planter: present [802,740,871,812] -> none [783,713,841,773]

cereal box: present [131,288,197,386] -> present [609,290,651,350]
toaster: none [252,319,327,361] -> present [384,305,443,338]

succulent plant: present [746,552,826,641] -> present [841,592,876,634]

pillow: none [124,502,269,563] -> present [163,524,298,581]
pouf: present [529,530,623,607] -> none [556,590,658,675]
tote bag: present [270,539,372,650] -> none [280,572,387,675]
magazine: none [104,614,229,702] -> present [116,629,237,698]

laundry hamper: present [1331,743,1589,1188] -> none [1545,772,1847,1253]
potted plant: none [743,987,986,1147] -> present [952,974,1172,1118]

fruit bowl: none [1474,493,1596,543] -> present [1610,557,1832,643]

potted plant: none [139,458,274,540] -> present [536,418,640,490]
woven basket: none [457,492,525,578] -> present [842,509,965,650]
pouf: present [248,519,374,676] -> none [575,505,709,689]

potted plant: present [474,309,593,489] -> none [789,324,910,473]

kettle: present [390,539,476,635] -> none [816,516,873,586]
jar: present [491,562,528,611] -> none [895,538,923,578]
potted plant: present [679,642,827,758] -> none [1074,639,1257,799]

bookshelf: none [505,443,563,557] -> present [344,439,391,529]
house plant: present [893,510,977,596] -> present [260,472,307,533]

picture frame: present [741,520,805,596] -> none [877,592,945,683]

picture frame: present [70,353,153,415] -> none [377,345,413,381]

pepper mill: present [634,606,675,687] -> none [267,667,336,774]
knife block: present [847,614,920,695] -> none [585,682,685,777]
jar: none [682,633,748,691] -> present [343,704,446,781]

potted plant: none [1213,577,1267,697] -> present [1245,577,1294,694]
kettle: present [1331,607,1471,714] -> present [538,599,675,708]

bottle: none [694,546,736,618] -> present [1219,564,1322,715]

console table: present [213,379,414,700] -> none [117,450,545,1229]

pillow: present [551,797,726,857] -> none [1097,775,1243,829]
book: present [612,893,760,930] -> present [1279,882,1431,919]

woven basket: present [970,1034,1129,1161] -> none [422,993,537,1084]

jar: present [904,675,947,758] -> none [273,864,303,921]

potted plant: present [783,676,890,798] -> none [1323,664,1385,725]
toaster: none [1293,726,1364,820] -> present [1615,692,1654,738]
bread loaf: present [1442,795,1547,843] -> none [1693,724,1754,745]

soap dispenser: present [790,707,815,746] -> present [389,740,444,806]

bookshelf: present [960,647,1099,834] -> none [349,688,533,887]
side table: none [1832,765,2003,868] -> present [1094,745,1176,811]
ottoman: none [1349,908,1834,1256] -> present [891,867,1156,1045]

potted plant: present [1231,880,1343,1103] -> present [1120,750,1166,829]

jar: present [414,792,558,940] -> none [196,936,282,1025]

- _Action item_
Repeat the lines from the first one in the records through the line containing "pouf: present [529,530,623,607]", exactly as written, and nothing else.

- _Answer below_
planter: present [802,740,871,812] -> none [783,713,841,773]

cereal box: present [131,288,197,386] -> present [609,290,651,350]
toaster: none [252,319,327,361] -> present [384,305,443,338]

succulent plant: present [746,552,826,641] -> present [841,592,876,634]

pillow: none [124,502,269,563] -> present [163,524,298,581]
pouf: present [529,530,623,607] -> none [556,590,658,675]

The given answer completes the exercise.